Feeling Powerless Makes Objects Seem Heavier
Feeling powerless may make tasks harder to complete, according to a new study.
New research reveals that people who feel powerless actually see the world differently, and find a task to be more physically challenging than those with a greater sense of personal and social influence.
The latest study involved 145 participants who were asked to rank how strongly they felt a series of statements applied to them. Afterwards, they were asked to lift and guess the weight of a number of boxes before taking a final test to gauge their mood.
The findings revealed that the lower a person's feelings of social power, the more they thought the boxes weight.
In another experiment with 41 participants to sit in either an expansive or constricting position. They found that participants who sat in the more powerful pose gave more accurate estimates about weight compared to those who sat in more submissive positions. People who sat in submissive positions continued to imagine things to be heavier.
There were 68 participants in the third experiment who were asked to recall an experience in which they had felt either powerful or powerless, and then repeatedly estimate the weights of various boxes. The findings revealed that those who focused on the powerful incident became more accurate at guessing the weight, while those focusing on a powerless situation continually overestimated the heaviness of the boxes.

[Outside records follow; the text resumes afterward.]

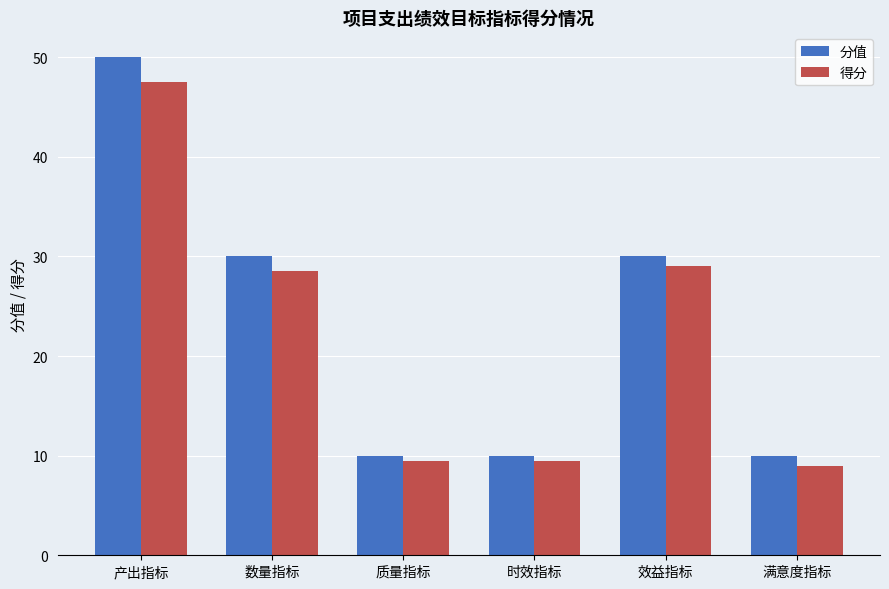

Between 数量指标 and 满意度指标, which series saw the biggest shift?

分值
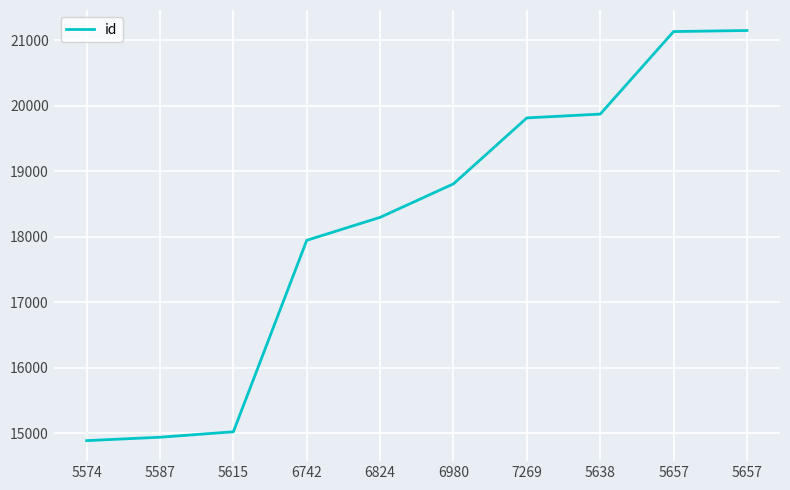

What is the label of the 4th point from the right?

7269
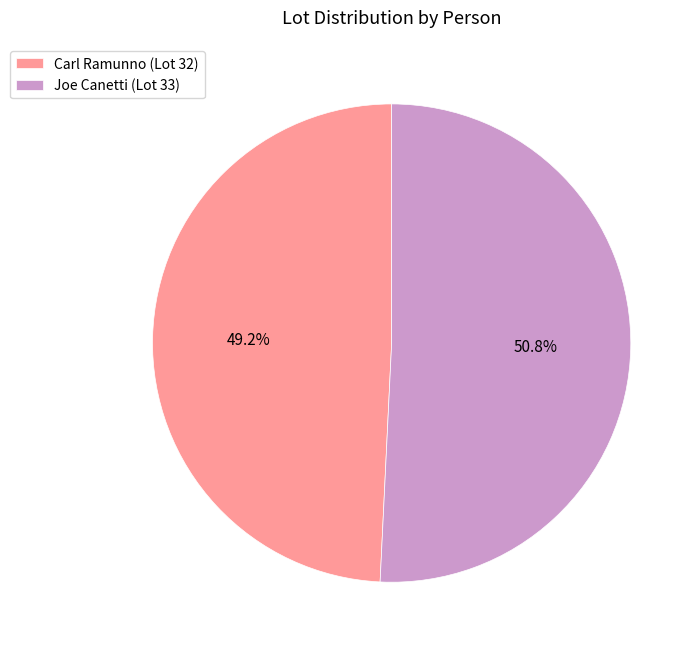

To the nearest percent, what portion does Joe Canetti represent?

51%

"Although many psychological studies have been conducted on power not much was known about how power influences actual perceptual experiences in everyday life," lead researcher Eun Hee Lee said in a news release.
"Power plays a role when it is present in a given moment, but also when it comes to people's personality. We find that personality, which determines how people interact with the social world, also shapes how people interact with the physical world," Lee added.
The findings are published in the Journal of Experimental Psychology.